Situational Analysis on Infection Control Practices in DOTS Centres in 7 Local Government Areas in Abia State
Background: Tuberculosis remains a major global health problem. The generalized TB epidemic that the country is experiencing is affecting the young economically productive age groups (15-44) and its transmission is enhanced by the absence of a TB infection control plan in the facility.
Objective: To study the infection control practices in Directly Observed Treatment Short Course (DOTS) centers in 7 local government areas in Abia State.

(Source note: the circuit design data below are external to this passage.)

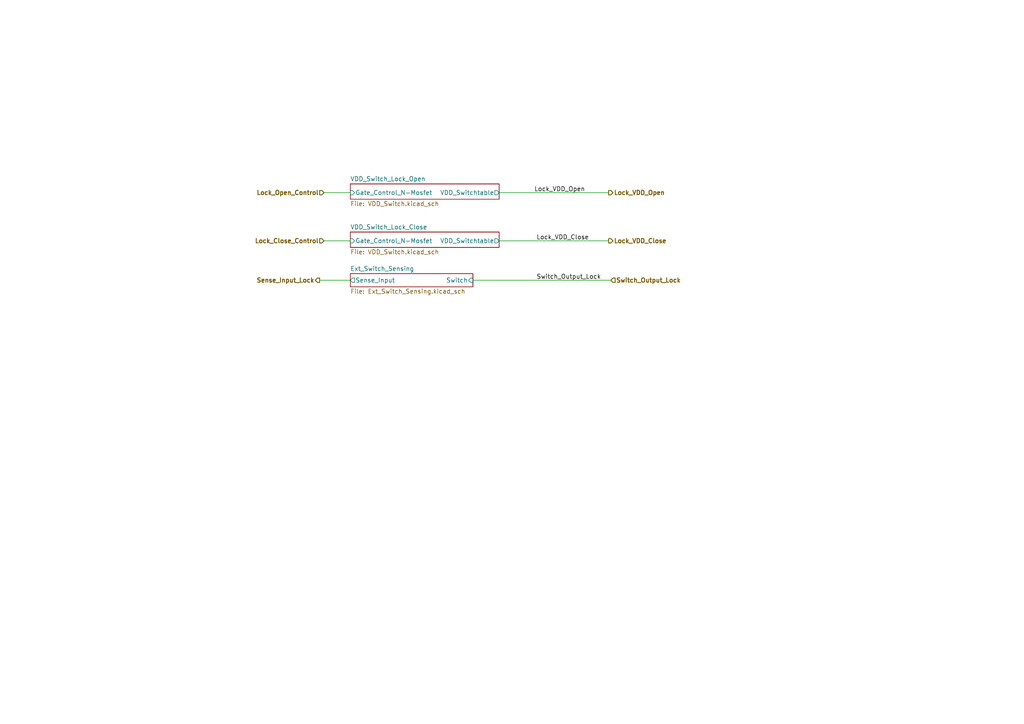
<source format=kicad_sch>
(kicad_sch
	(version 20231120)
	(generator "eeschema")
	(generator_version "8.0")
	(uuid "829bf2fb-0cbe-499c-a458-8d59c8c34551")
	(paper "A4")
	(lib_symbols)
	(wire
		(pts
			(xy 93.98 69.85) (xy 101.6 69.85)
		)
		(stroke
			(width 0)
			(type default)
		)
		(uuid "35b36330-2cf8-45ed-8dc0-dbf704c0c464")
	)
	(wire
		(pts
			(xy 93.98 55.88) (xy 101.6 55.88)
		)
		(stroke
			(width 0)
			(type default)
		)
		(uuid "a14a2471-e56f-4658-90f7-80eaac6dfda0")
	)
	(wire
		(pts
			(xy 92.71 81.28) (xy 101.6 81.28)
		)
		(stroke
			(width 0)
			(type default)
		)
		(uuid "b070bb55-0228-4296-a3e8-7ee4030ef808")
	)
	(wire
		(pts
			(xy 144.78 69.85) (xy 176.53 69.85)
		)
		(stroke
			(width 0)
			(type default)
		)
		(uuid "dea808fb-8ecd-4963-9d95-bd31b306a2df")
	)
	(wire
		(pts
			(xy 137.16 81.28) (xy 177.165 81.28)
		)
		(stroke
			(width 0)
			(type default)
		)
		(uuid "e301da27-6144-419d-9a60-ba17f7656a44")
	)
	(wire
		(pts
			(xy 144.78 55.88) (xy 176.53 55.88)
		)
		(stroke
			(width 0)
			(type default)
		)
		(uuid "e8bce64b-d205-47d8-b342-035aaa09b251")
	)
	(label "Lock_VDD_Open"
		(at 154.94 55.88 0)
		(fields_autoplaced yes)
		(effects
			(font
				(size 1.27 1.27)
			)
			(justify left bottom)
		)
		(uuid "07f6740e-0c2d-4dbd-8b5e-198fcb5e8890")
	)
	(label "Lock_VDD_Close"
		(at 155.575 69.85 0)
		(fields_autoplaced yes)
		(effects
			(font
				(size 1.27 1.27)
			)
			(justify left bottom)
		)
		(uuid "5751e8b1-f339-4c71-9edf-8cc9dd05e734")
	)
	(label "Switch_Output_Lock"
		(at 155.575 81.28 0)
		(fields_autoplaced yes)
		(effects
			(font
				(size 1.27 1.27)
			)
			(justify left bottom)
		)
		(uuid "c1a0330c-7a91-492f-add5-a9d1bcc4f2f8")
	)
	(hierarchical_label "Switch_Output_Lock"
		(shape input)
		(at 177.165 81.28 0)
		(fields_autoplaced yes)
		(effects
			(font
				(size 1.27 1.27)
				(bold yes)
			)
			(justify left)
		)
		(uuid "0da03d81-c368-48bd-8c52-f71dbd2d30db")
	)
	(hierarchical_label "Lock_Open_Control"
		(shape input)
		(at 93.98 55.88 180)
		(fields_autoplaced yes)
		(effects
			(font
				(size 1.27 1.27)
				(bold yes)
			)
			(justify right)
		)
		(uuid "20f92dd2-6c71-49a8-90b4-1dcf58f6b837")
	)
	(hierarchical_label "Sense_Input_Lock"
		(shape output)
		(at 92.71 81.28 180)
		(fields_autoplaced yes)
		(effects
			(font
				(size 1.27 1.27)
				(bold yes)
			)
			(justify right)
		)
		(uuid "3eb8abcd-1d94-463d-8010-cf3042c13f07")
	)
	(hierarchical_label "Lock_VDD_Close"
		(shape output)
		(at 176.53 69.85 0)
		(fields_autoplaced yes)
		(effects
			(font
				(size 1.27 1.27)
				(bold yes)
			)
			(justify left)
		)
		(uuid "6a59a092-4acd-4675-9f9d-221dd52df4f2")
	)
	(hierarchical_label "Lock_Close_Control"
		(shape input)
		(at 93.98 69.85 180)
		(fields_autoplaced yes)
		(effects
			(font
				(size 1.27 1.27)
				(bold yes)
			)
			(justify right)
		)
		(uuid "85bbb36c-65a4-4bb9-b0f3-7de8b333109c")
	)
	(hierarchical_label "Lock_VDD_Open"
		(shape output)
		(at 176.53 55.88 0)
		(fields_autoplaced yes)
		(effects
			(font
				(size 1.27 1.27)
				(bold yes)
			)
			(justify left)
		)
		(uuid "a1d61627-6b21-4c63-b83b-8f7f21b91dbe")
	)
	(sheet
		(at 101.6 53.34)
		(size 43.18 4.445)
		(fields_autoplaced yes)
		(stroke
			(width 0.1524)
			(type solid)
		)
		(fill
			(color 0 0 0 0.0000)
		)
		(uuid "15668dfa-94df-40b3-a544-41fd1fccc398")
		(property "Sheetname" "VDD_Switch_Lock_Open"
			(at 101.6 52.6284 0)
			(effects
				(font
					(size 1.27 1.27)
				)
				(justify left bottom)
			)
		)
		(property "Sheetfile" "VDD_Switch.kicad_sch"
			(at 101.6 58.3696 0)
			(effects
				(font
					(size 1.27 1.27)
				)
				(justify left top)
			)
		)
		(pin "Gate_Control_N-Mosfet" input
			(at 101.6 55.88 180)
			(effects
				(font
					(size 1.27 1.27)
				)
				(justify left)
			)
			(uuid "86f841de-362b-4ff0-a1a6-a4519f6ae035")
		)
		(pin "VDD_Switchtable" output
			(at 144.78 55.88 0)
			(effects
				(font
					(size 1.27 1.27)
				)
				(justify right)
			)
			(uuid "8944bf14-e311-4337-85c2-fb6cb808dda4")
		)
		(instances
			(project "Drawer_Controller_v4.1"
				(path "/57f8c193-fe09-43d3-9441-dbd40881d2aa/43bcf634-e9c3-4351-a59f-ee0dcec3115a"
					(page "6")
				)
			)
		)
	)
	(sheet
		(at 101.6 79.375)
		(size 35.56 3.81)
		(fields_autoplaced yes)
		(stroke
			(width 0.1524)
			(type solid)
		)
		(fill
			(color 0 0 0 0.0000)
		)
		(uuid "b926a9c7-0ab5-42b5-a6cc-eed2281bf581")
		(property "Sheetname" "Ext_Switch_Sensing"
			(at 101.6 78.6634 0)
			(effects
				(font
					(size 1.27 1.27)
				)
				(justify left bottom)
			)
		)
		(property "Sheetfile" "Ext_Switch_Sensing.kicad_sch"
			(at 101.6 83.7696 0)
			(effects
				(font
					(size 1.27 1.27)
				)
				(justify left top)
			)
		)
		(pin "Sense_Input" output
			(at 101.6 81.28 180)
			(effects
				(font
					(size 1.27 1.27)
				)
				(justify left)
			)
			(uuid "f540065f-ffbc-425a-ba5f-1b85a5555ceb")
		)
		(pin "Switch" input
			(at 137.16 81.28 0)
			(effects
				(font
					(size 1.27 1.27)
				)
				(justify right)
			)
			(uuid "e6b8065c-a289-4c67-a242-04c63ec33b34")
		)
		(instances
			(project "Drawer_Controller_v4.1"
				(path "/57f8c193-fe09-43d3-9441-dbd40881d2aa/43bcf634-e9c3-4351-a59f-ee0dcec3115a"
					(page "4")
				)
			)
		)
	)
	(sheet
		(at 101.6 67.31)
		(size 43.18 4.445)
		(fields_autoplaced yes)
		(stroke
			(width 0.1524)
			(type solid)
		)
		(fill
			(color 0 0 0 0.0000)
		)
		(uuid "cc31505b-5a69-4cae-b717-7ca611d3309b")
		(property "Sheetname" "VDD_Switch_Lock_Close"
			(at 101.6 66.5984 0)
			(effects
				(font
					(size 1.27 1.27)
				)
				(justify left bottom)
			)
		)
		(property "Sheetfile" "VDD_Switch.kicad_sch"
			(at 101.6 72.3396 0)
			(effects
				(font
					(size 1.27 1.27)
				)
				(justify left top)
			)
		)
		(pin "Gate_Control_N-Mosfet" input
			(at 101.6 69.85 180)
			(effects
				(font
					(size 1.27 1.27)
				)
				(justify left)
			)
			(uuid "e0267dbe-2ec0-451e-8d34-8b1c6fef587b")
		)
		(pin "VDD_Switchtable" output
			(at 144.78 69.85 0)
			(effects
				(font
					(size 1.27 1.27)
				)
				(justify right)
			)
			(uuid "4255efde-2b7d-481d-a22e-96a4618a9917")
		)
		(instances
			(project "Drawer_Controller_v4.1"
				(path "/57f8c193-fe09-43d3-9441-dbd40881d2aa/43bcf634-e9c3-4351-a59f-ee0dcec3115a"
					(page "5")
				)
			)
		)
	)
)
</source>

Materials and Methods: This study was done in the health facilities in 7 local government areas in Abia State Nigeria which included Aba North, Aba South, Bende, Ikwuano, IsialaNgwa North, Osisioma, Umuahia North and Umuahia South. This study is not population-based but facility-based. The health care workers who work in the Directly Observed Treatment Short course Centres were included in the study. In a cross sectional descriptive study, 46 primary health care facilities were selected as units of investigation by means of simple random sampling method. Instruments used for data collection were the infection control checklist (modified with the world Centre for Disease Control and Prevention),a selfadministered and an interviewer-administered questionnaire. Data was analysed manually using calculators and tables. A formal permission was obtained from the Department of Community Medicine that enabled us retrieve data for the study.
Results: This study revealed the following: Out of 142 health workers interviewed,124( 89.2%) were aware of the increased risk of exposure to TB infection among them. 107 (89.2%) of them knew of a TB infection control activity in their facility and 96 (81.4%) of them had been trained on TB infection control measures. From this study, 44 (35%) of the workers used surgical masks, only 11 (8.7%) used N95 respirators, 80 (63.5%) used disposal gloves. 103 (81.7%) washed their hands with soaps 63 (50%) washed with alcohol rubs and 85 (89.5%) used a Personal Protective Equipment always (PPE). While 125 (94.7%) of works reported that they had infection control policy, 117 (89.3%) had a specific infection control officer and 112 (84.2%) were trained from time to time.
Conclusion: The findings of this study are consistent with previous studies done in other countries where there is high prevalence of TB infection. This study suggests that there is a strong association between infection control policy with its implementation and the control of turberculosis infection among health care workers.
Recommendation: More health care workers should be employed and regularly trained on the infection control practices. Regular funding should be made by the government and other non-governmental organizations to ensure steady availability of personal protective equipment and compensation of health care workers.